How Do I Know CBT Really Works?
You can read what others have found out about CBT and living with OCD in the Personal Stories section of this web site. CBT requires real effort and commitment on your part, but the good news is that it really DOES work.
How Do I Find A Therapist?
CBT is the only form of behavior therapy strongly supported by research for the treatment of OCD. Therefore, it’s extremely important to find a cognitive behavior therapist who has training and experience in treating OCD – usually a psychologist with a Ph.D., Psy.D., M.A. or M.S. degree, or a specially-trained social worker. If your student health center or counseling service is unable to help you find a cognitive behavior therapist, Beyond OCD can help you find a treatment provider in the Chicagoland area, or check the International OCD Foundation web site to find a cognitive behavior therapist close to where you are.

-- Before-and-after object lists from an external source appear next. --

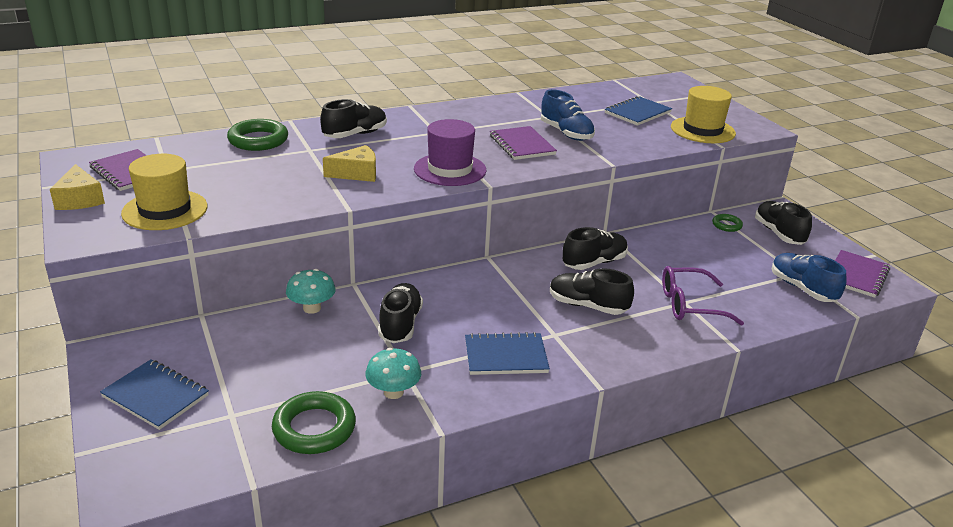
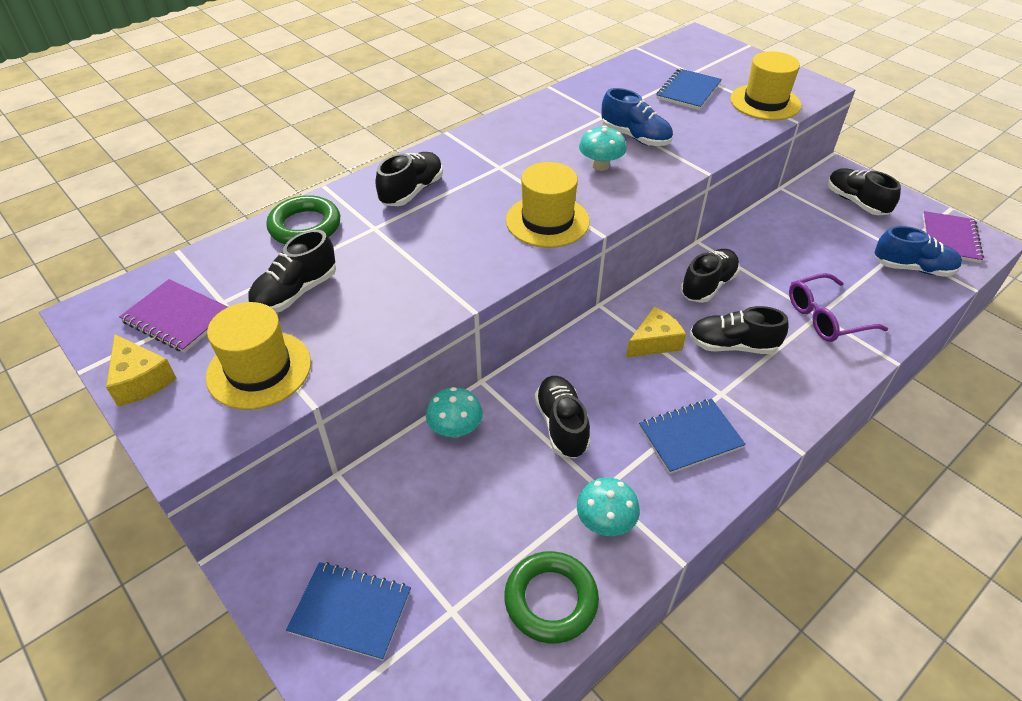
camera: 15 degrees left, 15 degrees up
yellow cheese [323,145,376,182] -> yellow cheese moved to [626,306,686,358]
purple hat [414,119,486,186] -> yellow hat [506,162,590,248]
purple notebook [490,126,557,160] -> turquoise mushroom [579,126,627,171]
green ring [712,214,743,232] -> none
blue shoe [772,253,846,302] -> blue shoe turned 150 degrees clockwise [875,226,962,277]
none -> black shoe [248,230,336,312]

What About Medication — Do I Need That Too?
Sometimes medication is prescribed in combination with CBT. If your cognitive behavior therapist thinks you would benefit from medication, he or she will refer you to a psychiatrist who will prescribe it.
Sometimes a doctor on campus at the student health center or in private practice will prescribe a medication that reduces general anxiety without suggesting CBT. If you really have OCD, medication alone generally is not as effective as medication AND CBT. In fact, with medication, you don’t learn how to think differently or how to control the obsessions and compulsions. Medications intended to decrease anxiety may make it easier for you to be successful in CBT, but they don’t take the place of CBT. And, sadly, when people who have only used medication stop taking the meds, they generally find that the symptoms come back.